More traditional contracts that may require more information sharing will be enforced during a two-phase certification process that began this week, something the panel considers a positive step.

But ASAP member John Frost, an independent safety consultant, said NASA still needed to develop a philosophical approach that better explained the process for certifying commercial astronaut flights — who does it and when?

“NASA and our nation are blazing a new trail of attempting to use an entirely different way of getting to space, and it’s a trail that’s not well marked,” he said.

The group also noted that Congress has given NASA’s commercial crew program roughly half the money it requested during the past two years.

The program in 2013 is expected to receive about $500 million, again well below the $830 million NASA requested.

“That drives a disconnect between planning and the funds to execute that plan,” Dyer said.

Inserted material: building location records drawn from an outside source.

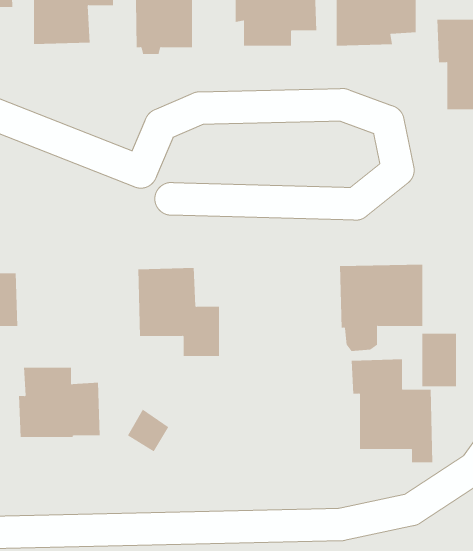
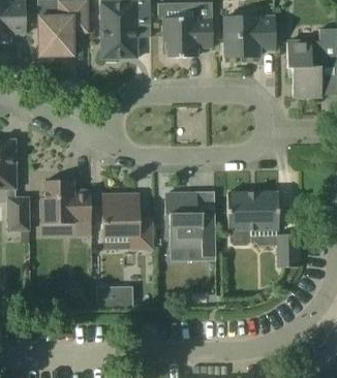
building: [351,359,433,463] -> [164,193,215,257]
building: [18,367,100,438] -> [40,181,91,224]

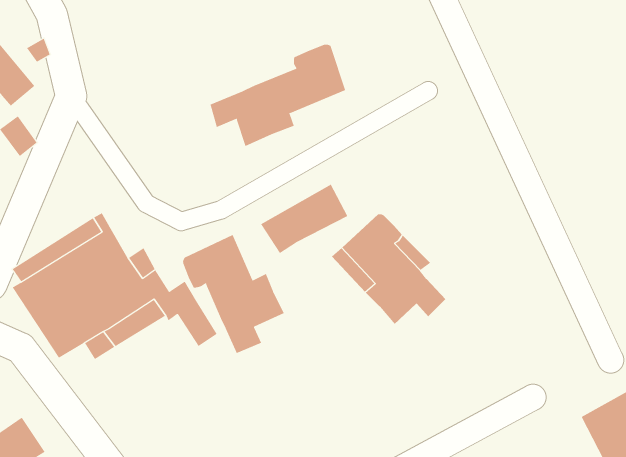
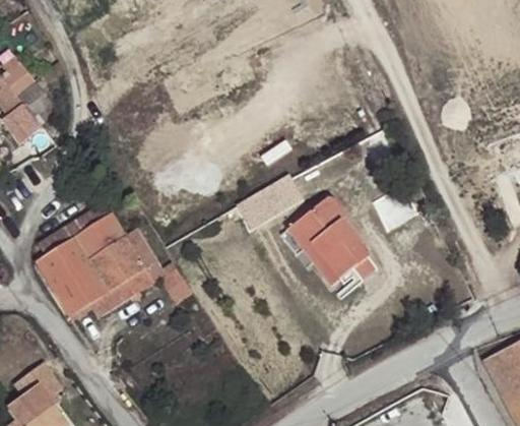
building: [210,44,346,147] -> none
building: [183,234,284,354] -> none

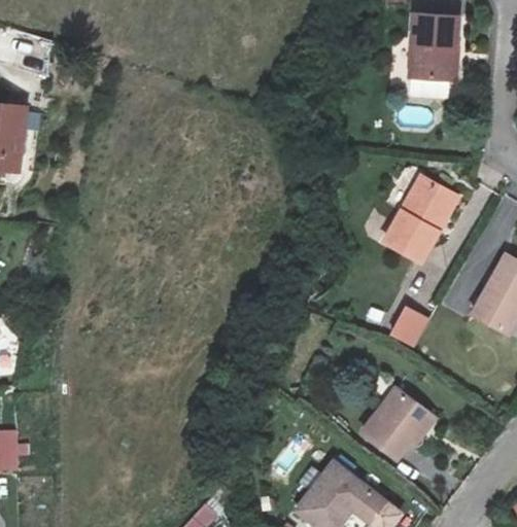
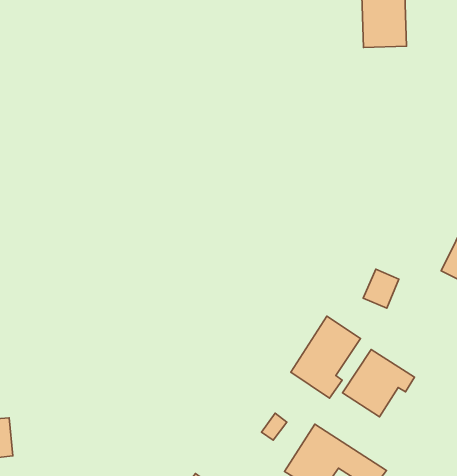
building: [385,178,457,260] -> none
building: none -> [291,316,361,398]

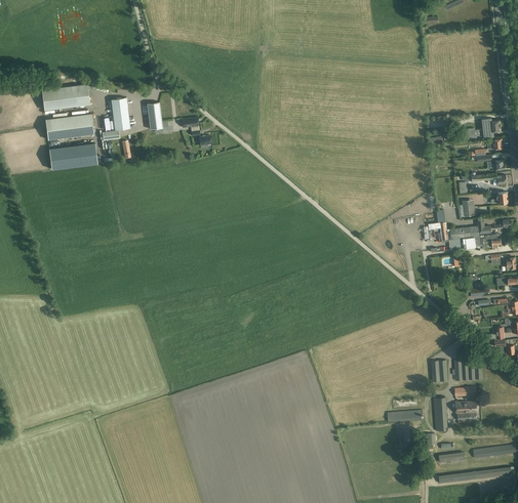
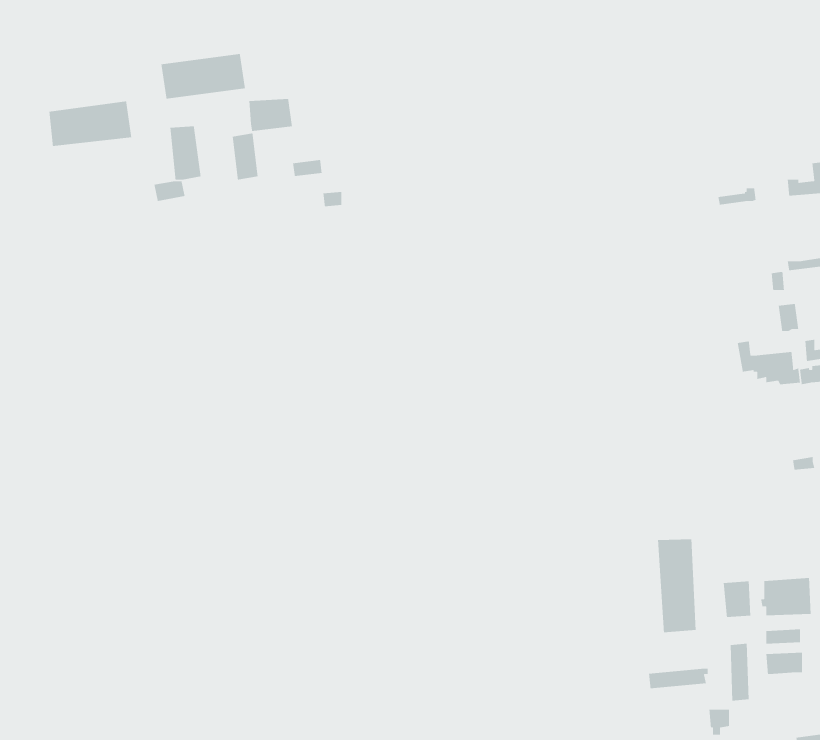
building: none -> [248,98,293,132]
building: [44,114,93,140] -> [160,53,246,99]
building: [48,143,96,170] -> none
building: none -> [657,538,696,633]

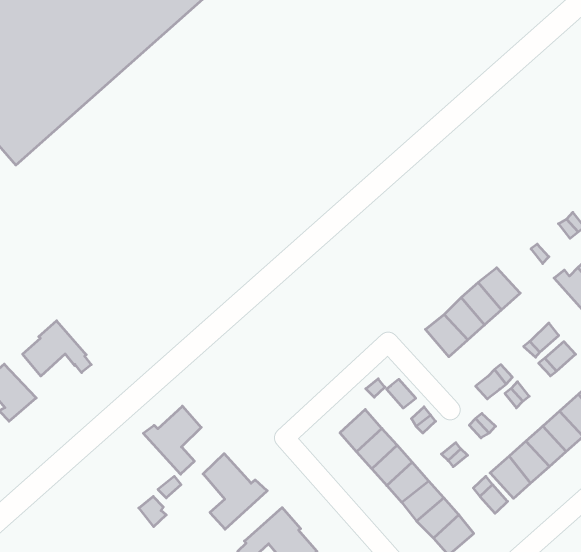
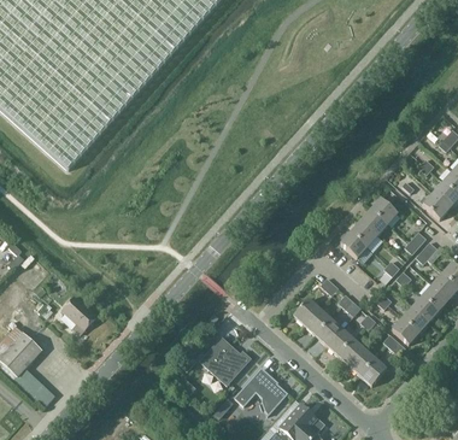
building: [23,321,91,376] -> none
building: [143,406,201,474] -> none

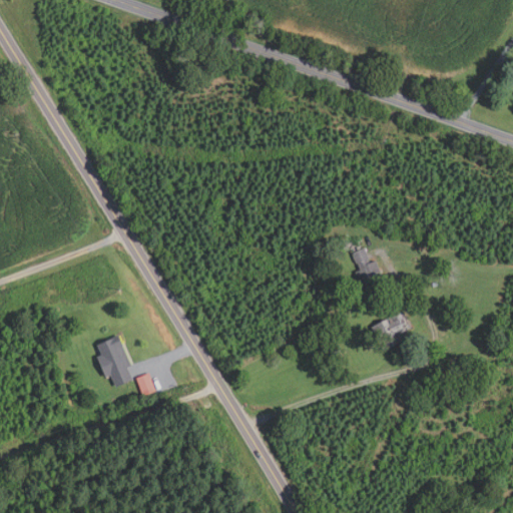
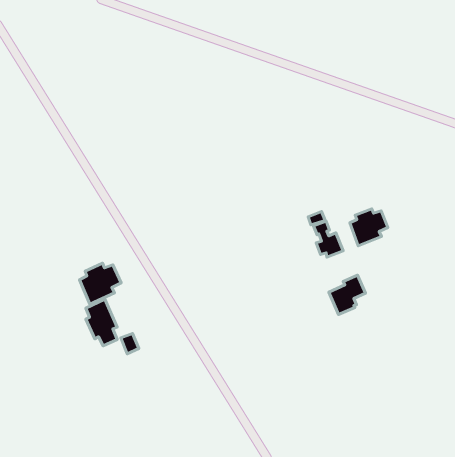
building: none -> [350,209,388,246]
building: none -> [79,263,121,304]

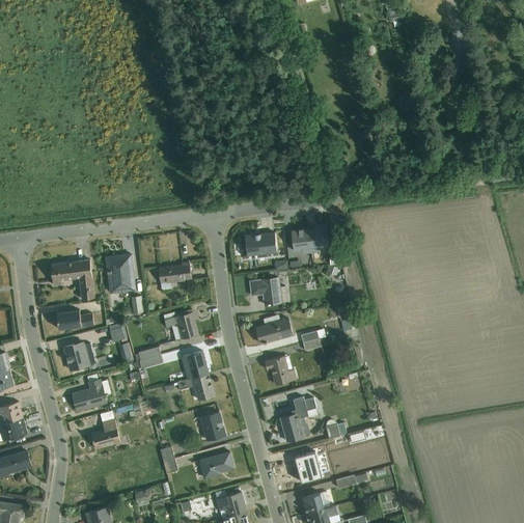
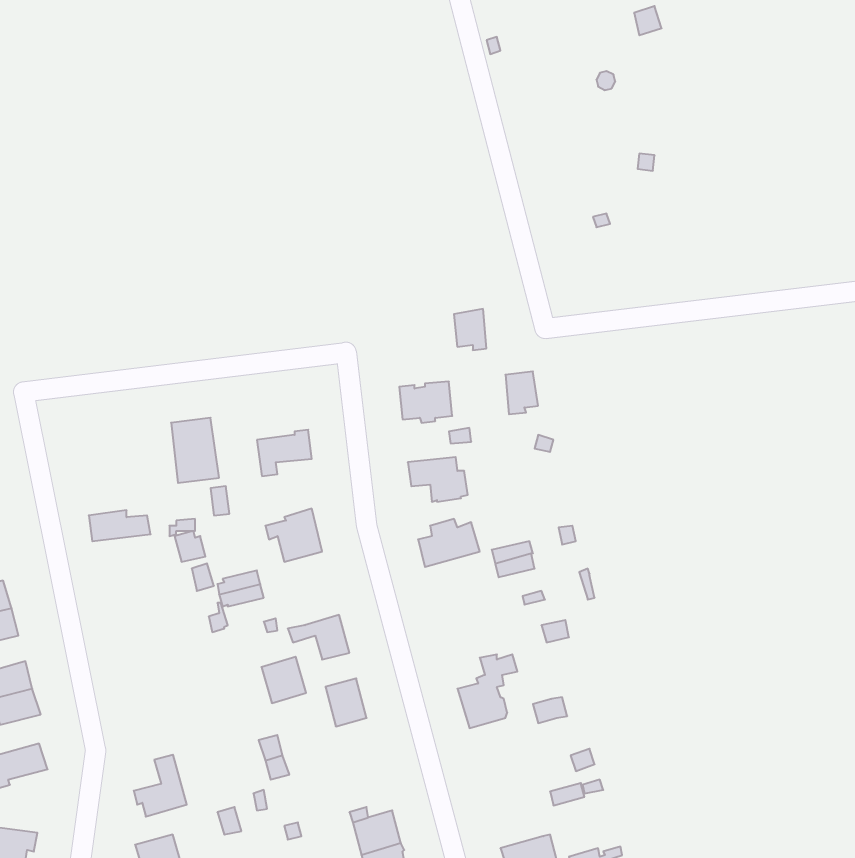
building: [291,228,310,253] -> [454,309,486,350]
building: [50,259,94,300] -> none
building: [63,341,94,370] -> none
building: [181,352,208,380] -> [261,657,306,703]
building: [265,356,296,385] -> none
building: [72,379,110,412] -> none
building: [87,412,119,449] -> [134,755,187,817]
building: [197,452,233,479] -> none
building: [291,452,316,483] -> none
building: [301,491,331,515] -> none

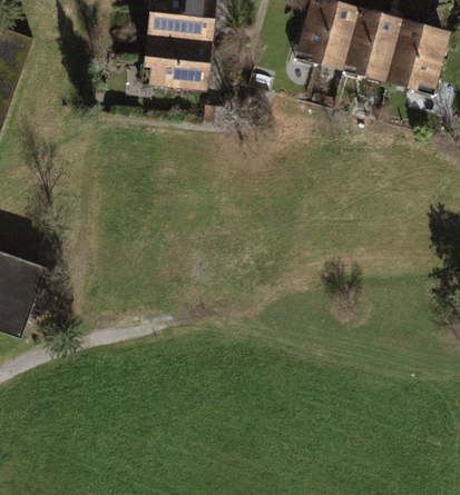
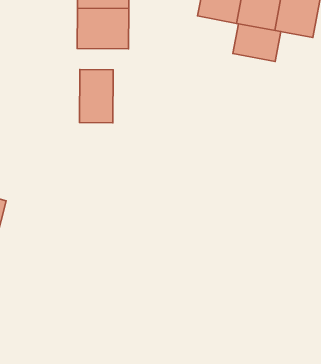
building: none -> [233,24,281,61]
building: none -> [80,69,113,123]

Meanwhile, NASA already has some concern about whether its new heavy-lift exploration rocket, called the Space Launch System, will be ready for a first, unmanned launch from KSC in late 2017, reported ASAP member Don McErlean, senior director for federal programs at L-3 communications.

Typically for such complex development projects, funding ramps up early on, peaks as a design matures and then drops off until production work begins.

But the SLS program has a flat budget of about $1.4 billion proposed annually through 2017.

The panel said a test flight of the Orion crew capsule remains on track for 2014. A Delta IV Heavy rocket will blast the test capsule into orbit from Cape Canaveral Air Force Station.